The show's lineup, including Allen and Marx, was a literal "who's who" of American entertainment of the time. They included film stars Ethel Barrymore, Charles Boyer, Gary Cooper, Marlene Dietrich, Douglas Fairbanks, Jr., Carmen Miranda, Bob Hope, Martin and Lewis, Ginger Rogers, George Sanders, and Gloria Swanson; musical/comedy stage stars Eddie Cantor, Jimmy Durante, Judy Holliday and Gordon MacRae; opera stars Lauritz Melchior and Robert Merrill; and, jazz and popular music titans Louis Armstrong, Rosemary Clooney, Perry Como, Billy Eckstine, Ella Fitzgerald, Benny Goodman, The Ink Spots, Frankie Laine, Judy Garland, Édith Piaf, Frank Sinatra, Rudy Vallée and Sarah Vaughan.

The show also featured many of the nation's most familiar radio stars, some of whom were beginning to shine on the medium the show was intended to help hold at bay: Gertrude Berg (The Goldbergs), Milton Berle, Bob Cummings, Joan Davis, Ed Gardner (Archie from Duffy's Tavern), Phil Harris, Garry Moore, Jan Murray, Ozzie & Harriet Nelson (The Adventures of Ozzie and Harriet), Phil Silvers, Danny Thomas, Paul Winchell and more.

Other shows in the radio universe were referenced. The Big Show's November 26, 1950 installment, for example, took the cast of Bankhead, Fred Allen, Jack Carson, Melchoir and Ed Wynn to the fictitious Duffy's Tavern, where Ed Gardner, in character as Archie the manager, awaited them.

Fred Allen, who frequently joked about his own radio demise, joined Bankhead in recreating one of the best-remembered routines from Allen's old show: the "Mr. and Mrs. Breakfast Show" routine that ruthlessly satirized the often saccharine husband-and-wife morning shows that became something of a radio staple a decade earlier.
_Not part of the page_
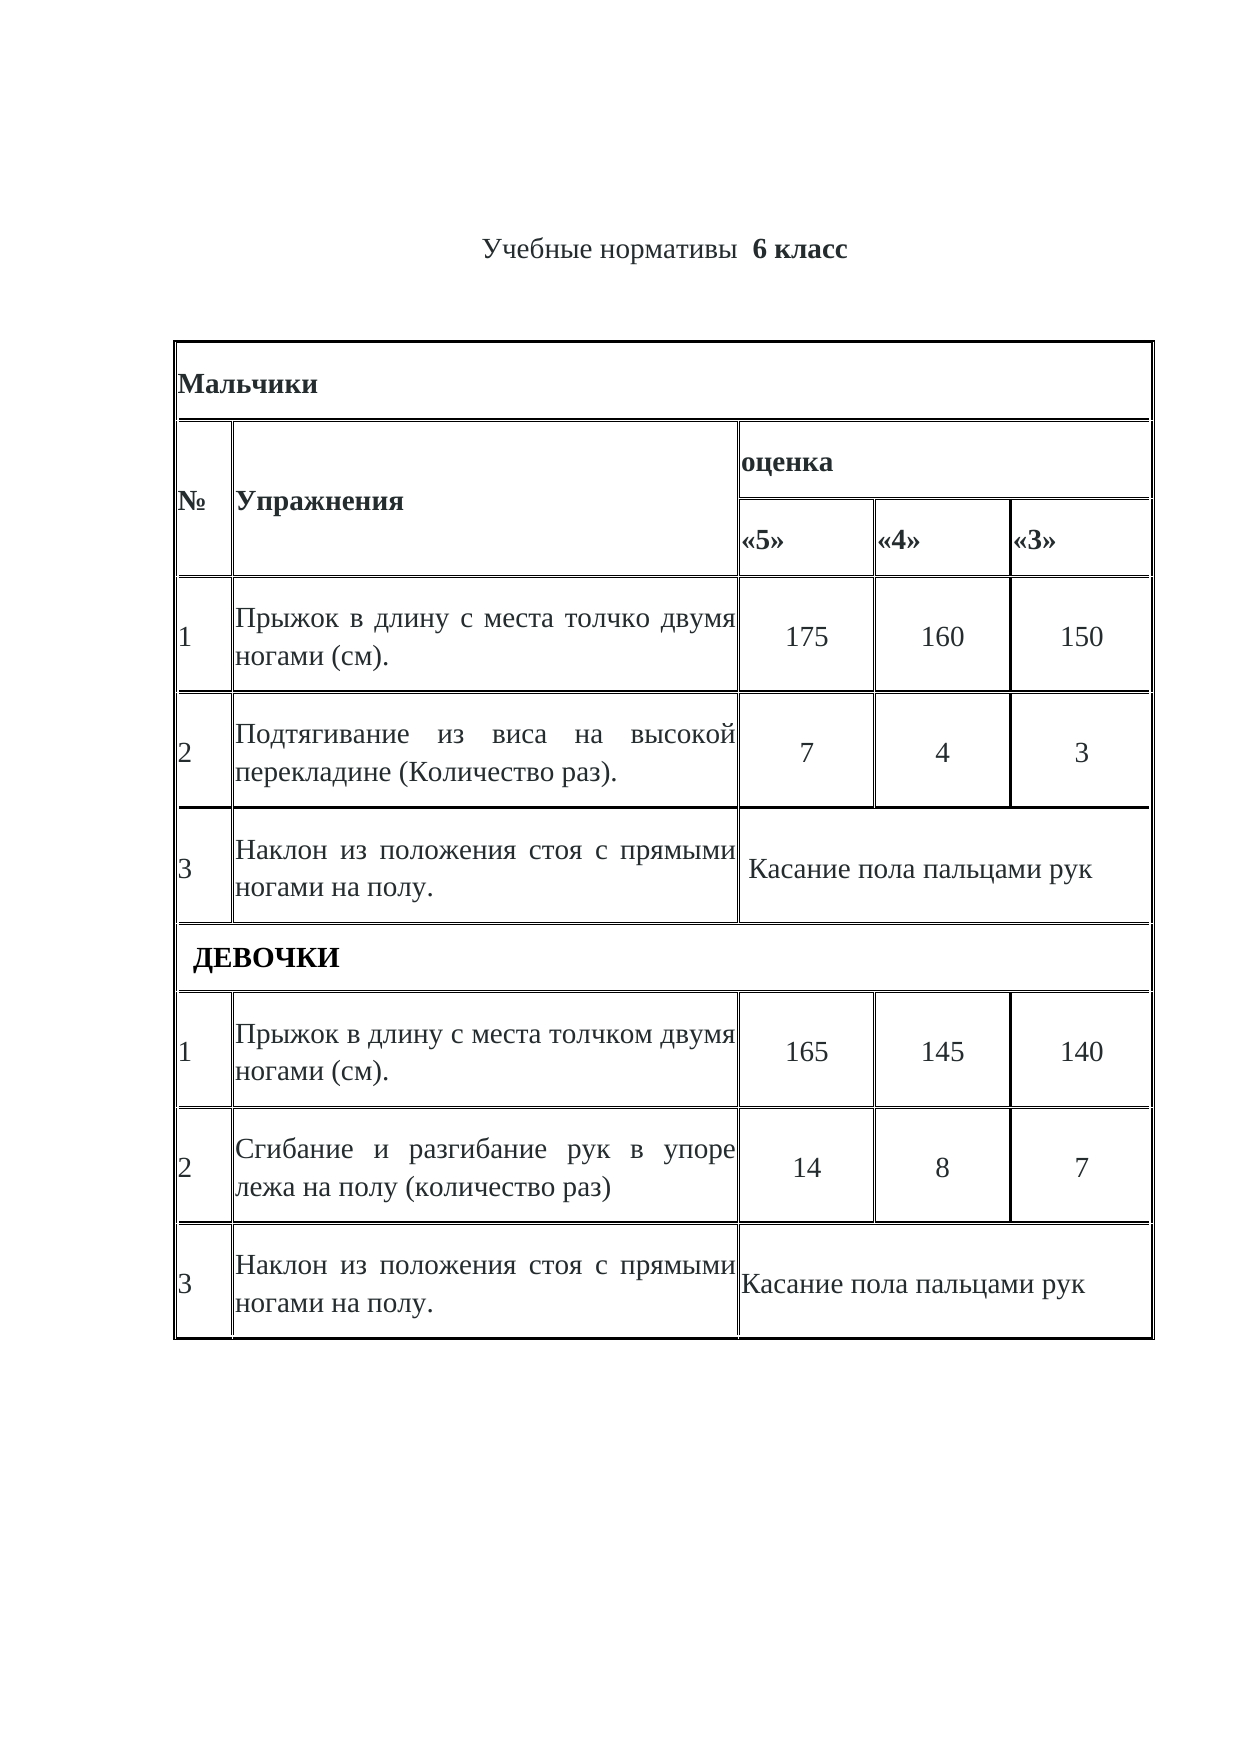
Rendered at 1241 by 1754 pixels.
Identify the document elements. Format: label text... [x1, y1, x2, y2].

And it was on The Big Show's premiere that Allen delivered his famous wisecrack about TV: "Television is a new medium, and I have discovered why it's called a new medium --- because nothing is well done."

"The Big Show was not just more grand than most radio shows---it was also more witty, smoothly produced, smart, and ambitious, with an interesting juxtaposition of guests, but it wasn't significantly different," wrote radio historian Gerald Nachman in Raised on Radio. "It was just a more lavish, inflated revival of radio's earliest form---the variety showcase; you could almost hear the sequins." Yet Nachman admired the show, which he said was "as close to a Broadway show as radio could whip together each week."